Fishing Suspended in Nigeria As Cleanup After Offshore Shell Spill Continues

ENS reports that Nigerian officials have suspended fishing off the southern coast of Nigeria as oil washes ashore following an offshore oil spill in late December.

The spill from Shell's 200,000-barrel-a-day Bonga facility is said to be the worst in the area in 13 years. The company estimated the spill at less than 40,000 barrels (1.7 million gallons), but satellite images from U.S.-based environmental group SkyTruth suggest the spill may have involved up to 2.4 million gallons.
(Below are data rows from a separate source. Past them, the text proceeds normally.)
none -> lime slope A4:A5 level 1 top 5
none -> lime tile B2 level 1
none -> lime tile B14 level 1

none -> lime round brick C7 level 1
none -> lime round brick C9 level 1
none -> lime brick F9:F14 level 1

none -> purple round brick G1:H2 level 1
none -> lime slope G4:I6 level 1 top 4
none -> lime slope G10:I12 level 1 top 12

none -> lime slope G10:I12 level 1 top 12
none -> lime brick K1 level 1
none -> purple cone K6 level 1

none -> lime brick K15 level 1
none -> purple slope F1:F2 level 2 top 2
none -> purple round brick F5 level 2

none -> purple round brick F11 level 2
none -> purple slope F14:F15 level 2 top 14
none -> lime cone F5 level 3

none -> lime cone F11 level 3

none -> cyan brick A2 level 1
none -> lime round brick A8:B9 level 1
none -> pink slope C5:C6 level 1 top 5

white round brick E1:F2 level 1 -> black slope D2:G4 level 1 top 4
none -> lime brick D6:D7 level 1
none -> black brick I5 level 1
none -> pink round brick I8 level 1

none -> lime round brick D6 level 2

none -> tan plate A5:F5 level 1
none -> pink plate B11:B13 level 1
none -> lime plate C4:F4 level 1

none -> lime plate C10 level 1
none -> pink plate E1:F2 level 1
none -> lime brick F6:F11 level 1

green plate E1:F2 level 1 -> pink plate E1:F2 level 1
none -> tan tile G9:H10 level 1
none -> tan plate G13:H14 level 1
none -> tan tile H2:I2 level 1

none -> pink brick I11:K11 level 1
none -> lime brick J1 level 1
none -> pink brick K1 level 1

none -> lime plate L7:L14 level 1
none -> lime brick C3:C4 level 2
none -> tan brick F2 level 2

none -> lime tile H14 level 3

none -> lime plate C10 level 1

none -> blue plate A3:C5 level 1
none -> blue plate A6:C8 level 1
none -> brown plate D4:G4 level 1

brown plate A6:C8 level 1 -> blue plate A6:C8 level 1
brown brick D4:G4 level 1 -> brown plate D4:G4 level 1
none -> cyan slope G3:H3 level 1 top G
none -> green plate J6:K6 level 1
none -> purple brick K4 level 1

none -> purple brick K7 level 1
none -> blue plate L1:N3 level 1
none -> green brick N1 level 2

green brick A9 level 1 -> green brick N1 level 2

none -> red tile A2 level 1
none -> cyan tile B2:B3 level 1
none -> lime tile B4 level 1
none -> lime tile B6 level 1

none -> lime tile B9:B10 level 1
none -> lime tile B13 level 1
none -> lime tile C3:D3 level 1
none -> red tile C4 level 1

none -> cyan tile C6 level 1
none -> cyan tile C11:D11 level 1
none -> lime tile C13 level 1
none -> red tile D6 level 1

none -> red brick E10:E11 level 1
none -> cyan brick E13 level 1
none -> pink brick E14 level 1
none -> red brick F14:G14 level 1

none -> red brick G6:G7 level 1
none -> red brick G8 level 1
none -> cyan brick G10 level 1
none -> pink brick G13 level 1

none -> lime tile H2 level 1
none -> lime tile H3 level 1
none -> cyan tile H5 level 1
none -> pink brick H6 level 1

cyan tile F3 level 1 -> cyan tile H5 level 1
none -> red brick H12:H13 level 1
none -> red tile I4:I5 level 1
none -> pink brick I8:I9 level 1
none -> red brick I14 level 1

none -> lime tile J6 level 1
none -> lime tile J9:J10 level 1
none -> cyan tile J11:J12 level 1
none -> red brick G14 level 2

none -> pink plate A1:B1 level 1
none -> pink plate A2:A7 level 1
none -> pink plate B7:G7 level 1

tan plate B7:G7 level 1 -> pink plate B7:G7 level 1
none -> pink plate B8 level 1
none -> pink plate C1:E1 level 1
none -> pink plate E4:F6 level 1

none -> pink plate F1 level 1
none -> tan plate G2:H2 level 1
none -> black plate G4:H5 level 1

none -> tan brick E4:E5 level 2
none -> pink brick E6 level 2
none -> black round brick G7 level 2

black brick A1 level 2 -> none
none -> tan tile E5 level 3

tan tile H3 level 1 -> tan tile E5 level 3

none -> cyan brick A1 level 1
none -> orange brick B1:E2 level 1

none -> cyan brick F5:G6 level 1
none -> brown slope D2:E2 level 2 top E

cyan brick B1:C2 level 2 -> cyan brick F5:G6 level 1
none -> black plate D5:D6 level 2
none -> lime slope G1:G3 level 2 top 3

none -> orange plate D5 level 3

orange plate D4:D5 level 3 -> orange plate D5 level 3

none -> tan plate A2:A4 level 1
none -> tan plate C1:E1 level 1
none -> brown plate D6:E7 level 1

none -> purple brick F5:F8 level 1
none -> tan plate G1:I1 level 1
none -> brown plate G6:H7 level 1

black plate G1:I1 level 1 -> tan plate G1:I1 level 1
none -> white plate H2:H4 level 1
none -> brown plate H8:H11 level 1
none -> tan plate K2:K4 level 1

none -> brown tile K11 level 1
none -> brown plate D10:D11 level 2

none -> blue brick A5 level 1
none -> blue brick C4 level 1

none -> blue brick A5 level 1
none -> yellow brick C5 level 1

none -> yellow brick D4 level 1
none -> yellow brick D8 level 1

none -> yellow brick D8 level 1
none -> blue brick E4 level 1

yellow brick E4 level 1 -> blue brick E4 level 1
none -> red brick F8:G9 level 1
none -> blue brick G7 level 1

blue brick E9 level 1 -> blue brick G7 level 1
Days after the December 20 spill, Shell said the oil had been dispersed while fishing villages along the shore were saying otherwise.

Shell Nigeria's, Country Chair, Mutiu Sunmonu, said in a statement on Christmas day, "I am very sorry the leak from Bonga happened in the first place, but am now happy to confirm the oil has dispersed."

Not only are local residents not convinced, but now their livelihoods are impaired as well. They were already concerned about the impact of the oil on marine life, but it's gotten bad enough that they're told they shouldn't even be trying. More from ENS:

Fishermen in Akwa Ibom State are complaining about the suspension directive issued by the Nigerian Oil Spills Detection and Response Agency, NOSDRA, Reverend Samuel Ayadi, who chairs the Akwa Ibom chapter of Artisan Fishermen Association of Nigeria, told the News Agency of Nigeria on Sunday.

NOSDRA head Sir Peter Idabor warns that the leak could be three times as large as Shell admits and may be the country's worst case of oil pollution in 10 years.

"This is potentially a major incident that is likely to affect the environment and the people for a long time," Idabor said.